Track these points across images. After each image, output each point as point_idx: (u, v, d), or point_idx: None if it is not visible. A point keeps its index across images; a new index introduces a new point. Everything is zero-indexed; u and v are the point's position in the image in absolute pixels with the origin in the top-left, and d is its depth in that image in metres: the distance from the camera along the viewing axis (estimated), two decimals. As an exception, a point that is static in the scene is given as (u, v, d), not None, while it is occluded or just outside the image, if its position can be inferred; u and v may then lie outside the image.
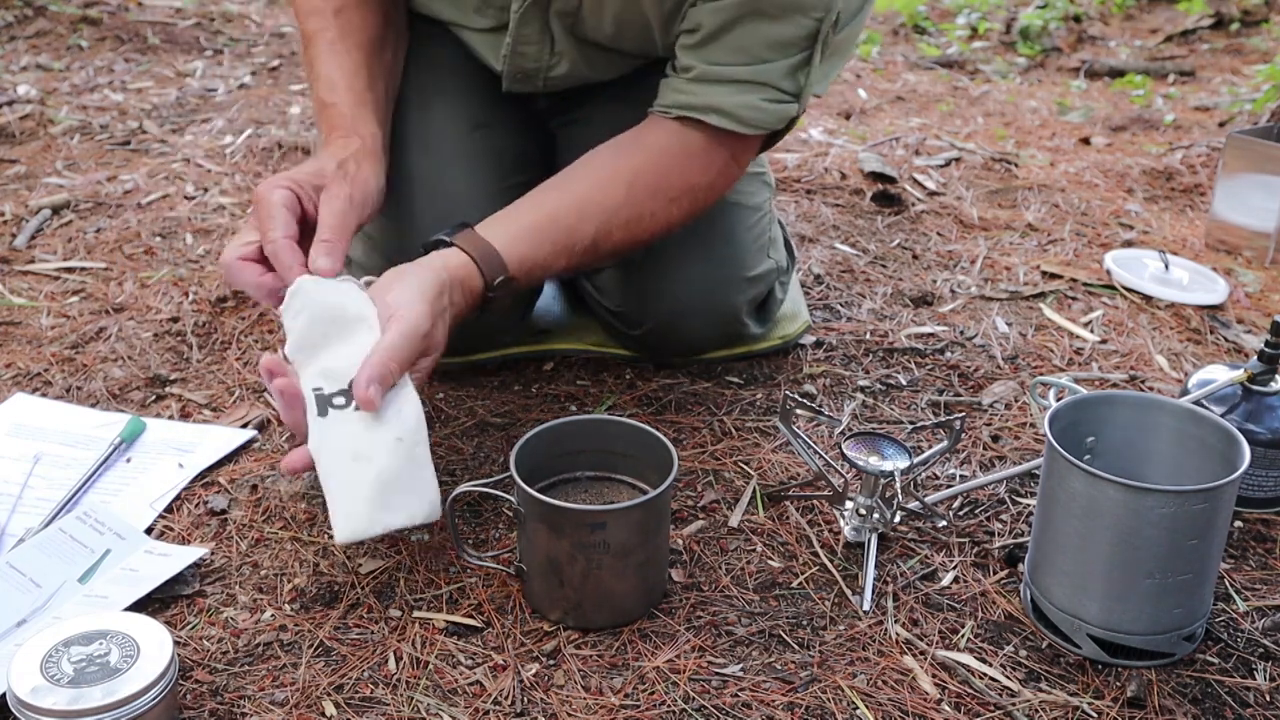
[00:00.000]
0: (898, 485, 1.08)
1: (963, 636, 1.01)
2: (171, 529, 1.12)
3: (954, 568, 1.09)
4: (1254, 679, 0.97)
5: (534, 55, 1.30)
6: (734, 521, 1.15)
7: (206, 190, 2.02)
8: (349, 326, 1.04)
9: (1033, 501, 1.19)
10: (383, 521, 0.98)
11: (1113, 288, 1.73)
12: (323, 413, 1.00)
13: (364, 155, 1.16)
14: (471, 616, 1.01)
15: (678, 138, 1.21)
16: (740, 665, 0.96)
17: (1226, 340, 1.59)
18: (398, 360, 1.00)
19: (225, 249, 1.09)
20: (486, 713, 0.91)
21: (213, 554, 1.08)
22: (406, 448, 1.00)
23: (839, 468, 1.19)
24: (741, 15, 1.14)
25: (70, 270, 1.68)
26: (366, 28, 1.26)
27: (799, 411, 1.25)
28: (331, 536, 1.11)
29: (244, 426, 1.28)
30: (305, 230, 1.09)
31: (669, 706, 0.91)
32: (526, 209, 1.18)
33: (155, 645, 0.87)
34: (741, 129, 1.20)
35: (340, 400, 1.01)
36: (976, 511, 1.18)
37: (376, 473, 0.98)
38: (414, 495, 1.00)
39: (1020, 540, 1.13)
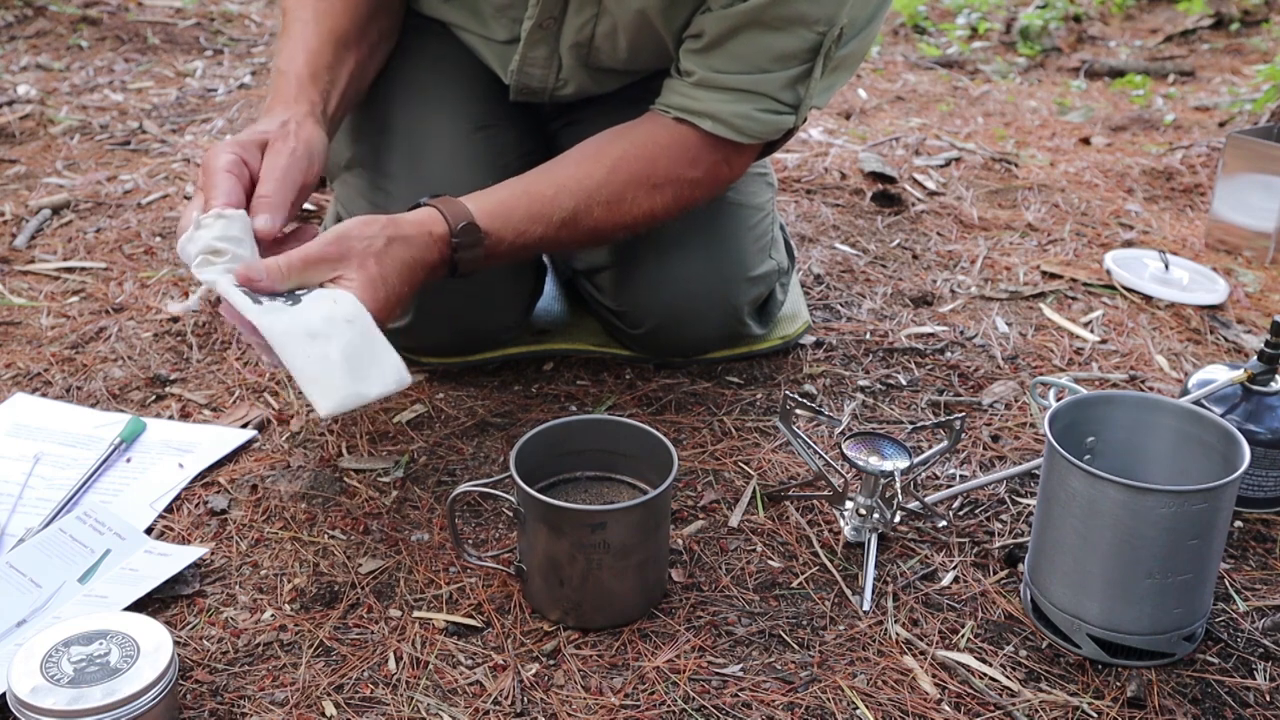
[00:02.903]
0: (898, 485, 1.08)
1: (963, 636, 1.01)
2: (171, 529, 1.12)
3: (954, 568, 1.09)
4: (1254, 679, 0.97)
5: (540, 77, 1.31)
6: (734, 521, 1.15)
7: (206, 190, 2.02)
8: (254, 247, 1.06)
9: (1033, 501, 1.19)
10: (360, 393, 0.99)
11: (1113, 288, 1.73)
12: (257, 301, 1.01)
13: (305, 117, 1.15)
14: (471, 616, 1.01)
15: (669, 132, 1.21)
16: (740, 665, 0.96)
17: (1226, 340, 1.59)
18: (303, 254, 1.03)
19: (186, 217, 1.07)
20: (486, 713, 0.91)
21: (213, 554, 1.08)
22: (358, 327, 1.01)
23: (839, 468, 1.19)
24: (744, 25, 1.14)
25: (70, 270, 1.68)
26: (346, 15, 1.25)
27: (799, 411, 1.25)
28: (333, 537, 1.11)
29: (244, 426, 1.28)
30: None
31: (669, 706, 0.91)
32: (506, 183, 1.20)
33: (155, 645, 0.87)
34: (736, 137, 1.20)
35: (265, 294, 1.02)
36: (976, 511, 1.18)
37: (340, 347, 0.99)
38: (382, 365, 1.02)
39: (1020, 540, 1.13)
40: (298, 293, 1.04)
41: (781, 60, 1.17)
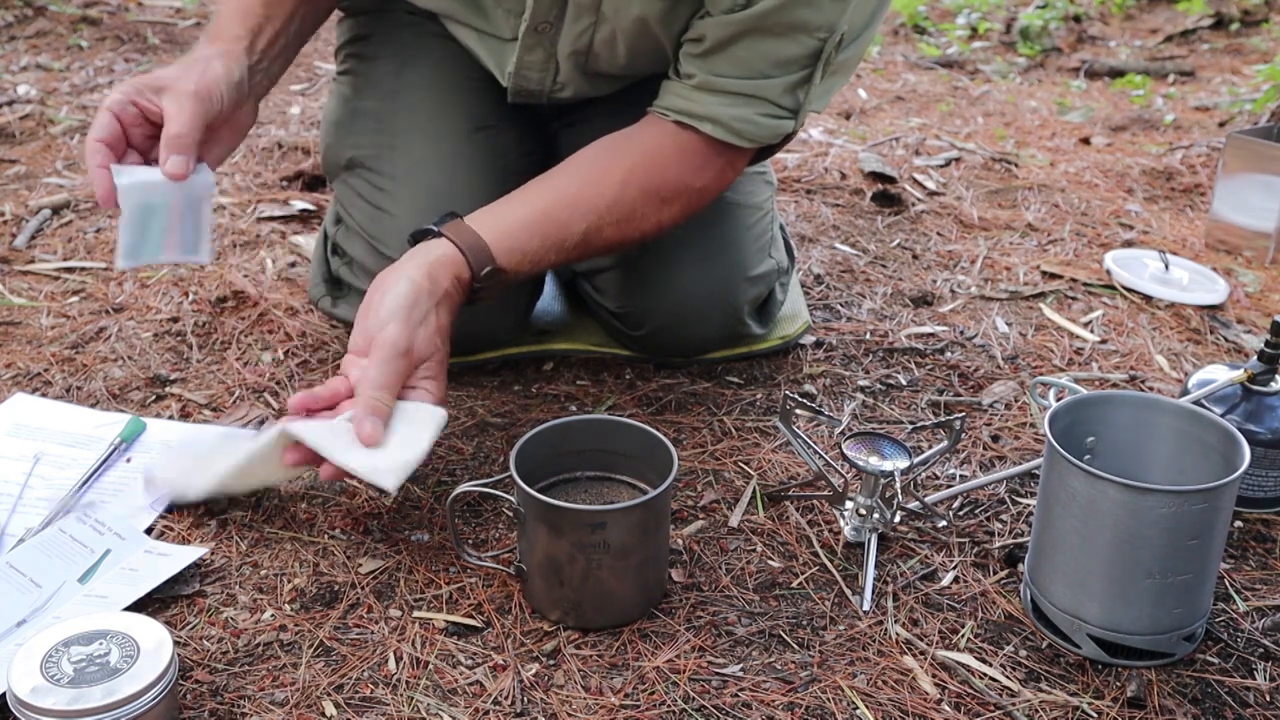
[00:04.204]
0: (898, 485, 1.08)
1: (963, 636, 1.01)
2: (171, 529, 1.12)
3: (954, 568, 1.09)
4: (1254, 679, 0.97)
5: (538, 80, 1.31)
6: (734, 521, 1.15)
7: (206, 190, 2.02)
8: (230, 442, 1.14)
9: (1033, 501, 1.19)
10: (416, 457, 1.03)
11: (1113, 288, 1.73)
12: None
13: (215, 55, 1.15)
14: (471, 616, 1.01)
15: (674, 139, 1.21)
16: (740, 665, 0.96)
17: (1226, 340, 1.59)
18: (384, 386, 1.05)
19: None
20: (486, 713, 0.91)
21: (213, 554, 1.08)
22: (394, 419, 1.06)
23: (839, 468, 1.19)
24: (746, 31, 1.14)
25: (70, 270, 1.68)
26: None
27: (799, 411, 1.25)
28: (333, 537, 1.11)
29: (244, 426, 1.28)
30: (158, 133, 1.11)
31: (669, 706, 0.91)
32: (517, 203, 1.19)
33: (155, 645, 0.87)
34: (736, 140, 1.20)
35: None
36: (976, 511, 1.18)
37: (390, 441, 1.04)
38: (421, 419, 1.06)
39: (1020, 540, 1.13)
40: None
41: (782, 66, 1.17)
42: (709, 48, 1.17)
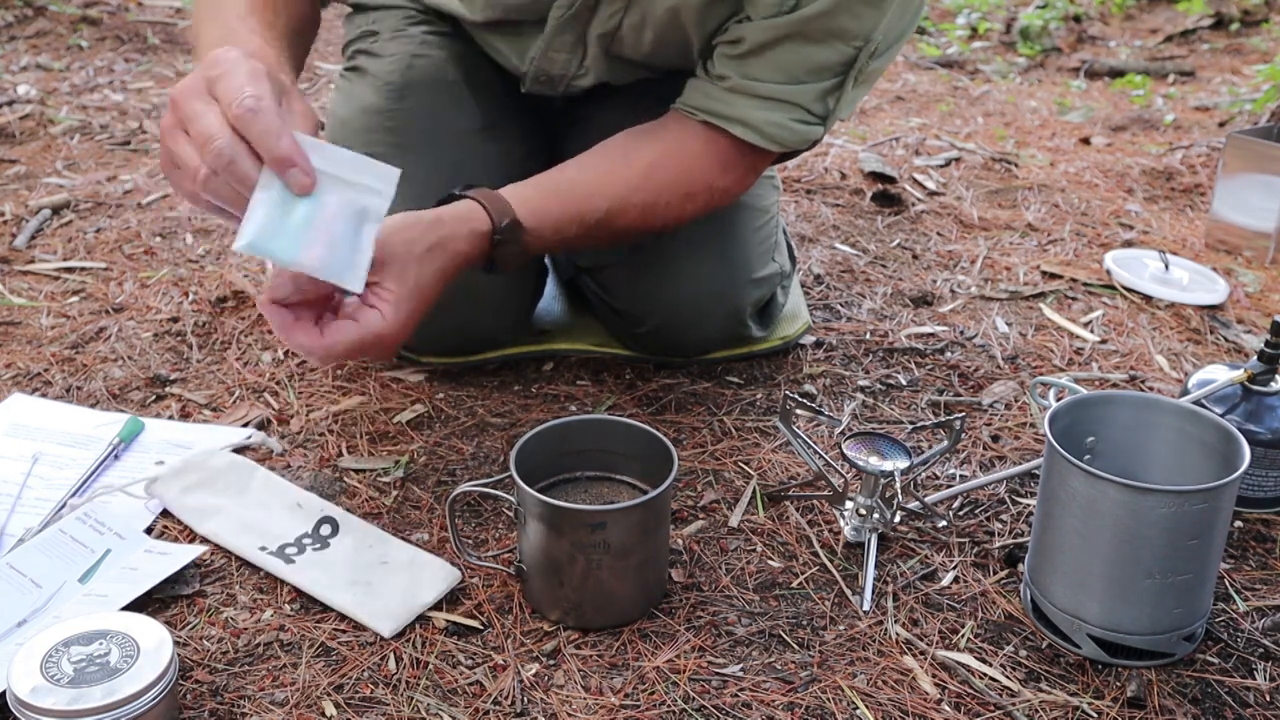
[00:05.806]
0: (898, 485, 1.08)
1: (963, 636, 1.01)
2: (171, 528, 1.12)
3: (954, 568, 1.09)
4: (1254, 679, 0.97)
5: (563, 64, 1.31)
6: (734, 521, 1.15)
7: (206, 190, 2.01)
8: (241, 474, 1.15)
9: (1033, 501, 1.19)
10: (415, 607, 1.01)
11: (1113, 288, 1.73)
12: (289, 562, 1.05)
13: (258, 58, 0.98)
14: (472, 616, 1.01)
15: (702, 137, 1.21)
16: (740, 665, 0.96)
17: (1226, 340, 1.59)
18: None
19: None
20: (486, 713, 0.91)
21: (213, 553, 1.08)
22: (393, 563, 1.05)
23: (839, 468, 1.19)
24: (785, 36, 1.15)
25: (70, 270, 1.68)
26: None
27: (799, 411, 1.25)
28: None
29: (244, 426, 1.28)
30: None
31: (669, 706, 0.91)
32: (543, 176, 1.19)
33: (155, 645, 0.87)
34: (766, 144, 1.20)
35: (293, 550, 1.06)
36: (976, 511, 1.18)
37: (387, 583, 1.02)
38: (427, 571, 1.04)
39: (1020, 540, 1.13)
40: (323, 534, 1.08)
41: (817, 72, 1.17)
42: (746, 51, 1.17)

REQUIREMENT:
Restate the material word for word from its first line through the line containing "8: (349, 326, 1.04)", both included; the pictures do not belong in it.

RESPONSE FOR THIS EXERCISE:
Track these points across images. After each image, output each point as point_idx: (u, v, d), or point_idx: None if it is not visible. A point keeps its index across images; a new index introduces a new point. Everything is zero-indexed; u and v are the point's position in the image in absolute pixels with the origin in the top-left, and d is its depth in that image in metres: the distance from the camera along the viewing axis (estimated), two decimals. As an exception, a point that is static in the scene is given as (u, v, d), not None, while it is occluded or just outside the image, if its position can be inferred; u and v may then lie outside the image.
[00:00.000]
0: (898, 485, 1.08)
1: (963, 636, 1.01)
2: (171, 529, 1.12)
3: (954, 568, 1.09)
4: (1254, 679, 0.97)
5: (534, 55, 1.30)
6: (734, 521, 1.15)
7: (206, 190, 2.02)
8: (349, 326, 1.04)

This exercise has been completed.